Thursday, June 13, 2013

Cartório - São Paulo

Yesterday my husband and I finally stopped putting off going to the cartório. What is a cartório exactly? I guess it is most like an American notary public; it is a place that confirms that you are you, and your signature is yours and that you know how to sign it exactly the same way as you did a week ago, five years ago, whenever you registered it. The photo above is the line-up of file cabinets containing index cards full of signatures. Each time you go in and sign something, they check it against the card. Forget your middle initial in your signature? Nope, you are not you. Fail.

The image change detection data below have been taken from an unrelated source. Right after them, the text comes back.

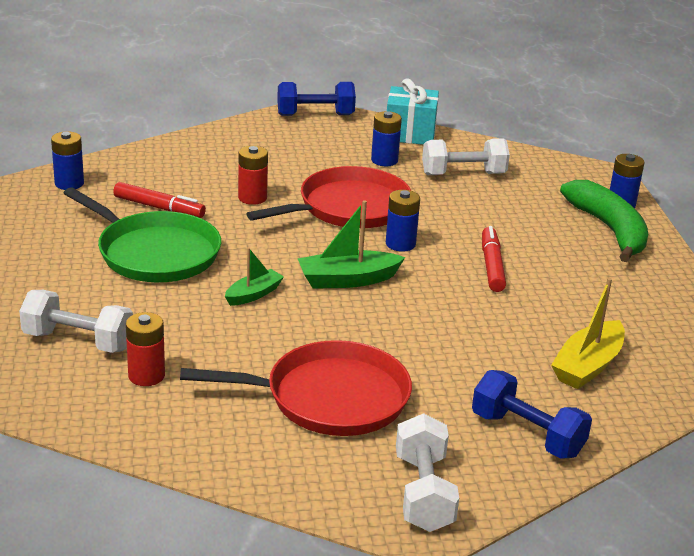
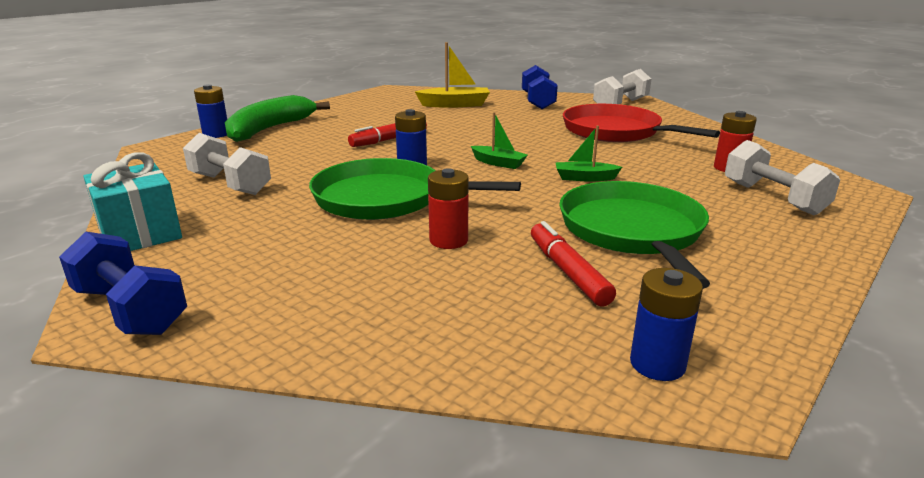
camera: 130 degrees left, 5 degrees down
(347, 280) = (498, 163): green boat -> green boat, size x0.63
(349, 208) = (385, 198): red pan -> green pan
(384, 160) = (245, 220): blue battery -> none

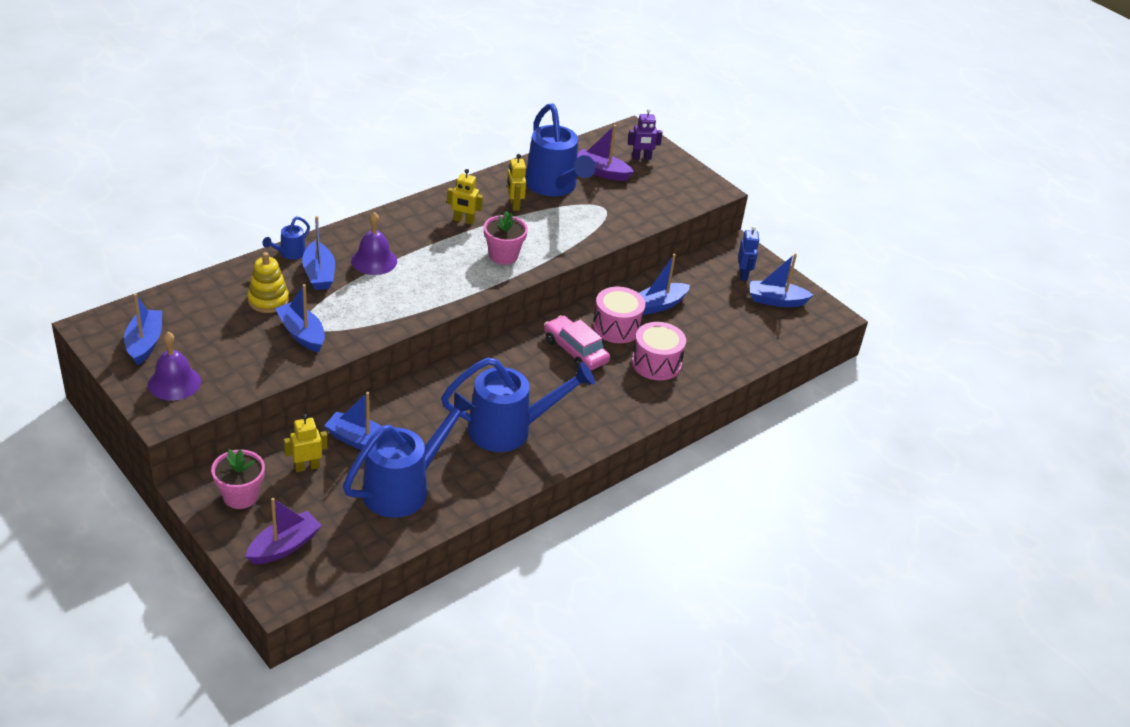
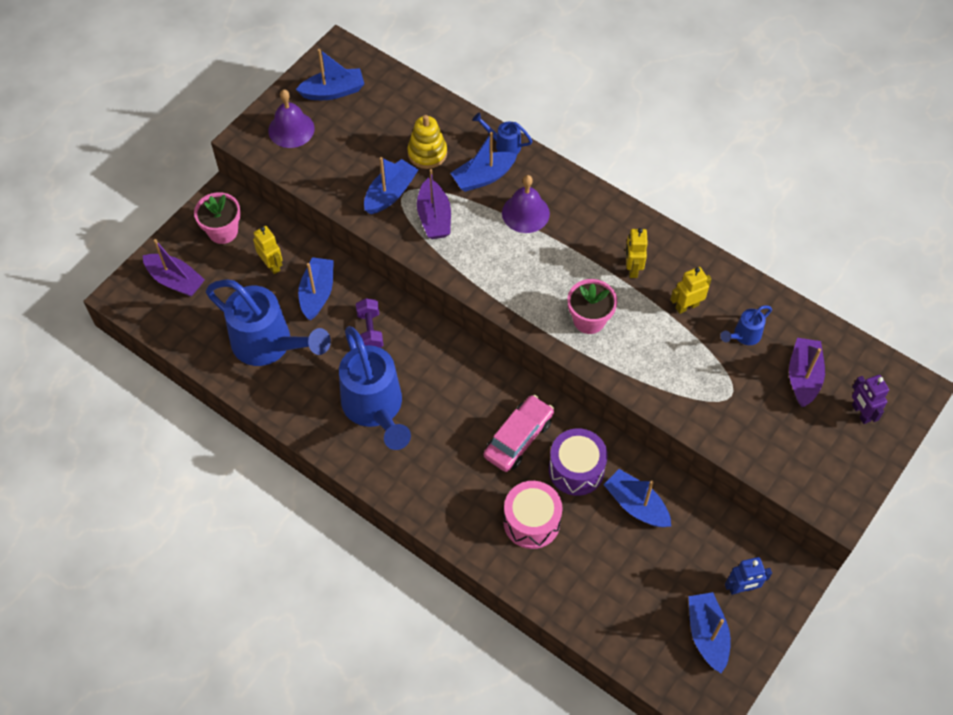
camera: 80 degrees right, 20 degrees up
(347, 313) = (434, 217): none -> purple boat
(422, 414) = (370, 331): none -> purple dumbbell
(554, 187) = (744, 336): blue watering can -> blue watering can, size x0.44
(617, 327) = (576, 469): pink drum -> purple drum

We were at the cartório to have my husband sign off on an authorization for me to travel with our children without him. Every time we take a local, national or international trip on mass transport (bus, train, airplane), I need to carry this authorization. When we leave for Chicago next week (me and the 6-year old twins) I will have to show this to the federal police at the immigration desks (wouldn't that be emigration? Discuss.) and they will check it against a list of kids who cannot leave the country (think in the case of a contested custody fight, etc). Sometimes it worries me that I do not have free choice on traveling with my kids without my husband's sign-off. The US does not require this kind of documentation. If your kids are not Brazilian (mine are half Brazilian) they also do not require these forms here.

This sign-off is necessary until the kids reach 18 years of age. Last year I traveled with my stepkids too and their mom and their dad had to sign off that I could take them out of Brazil. Yes, the US and Brazil have had some issues with kids being kidnapped by one parent or the other and that is why this law is in place. I get it. I still don't have to like it.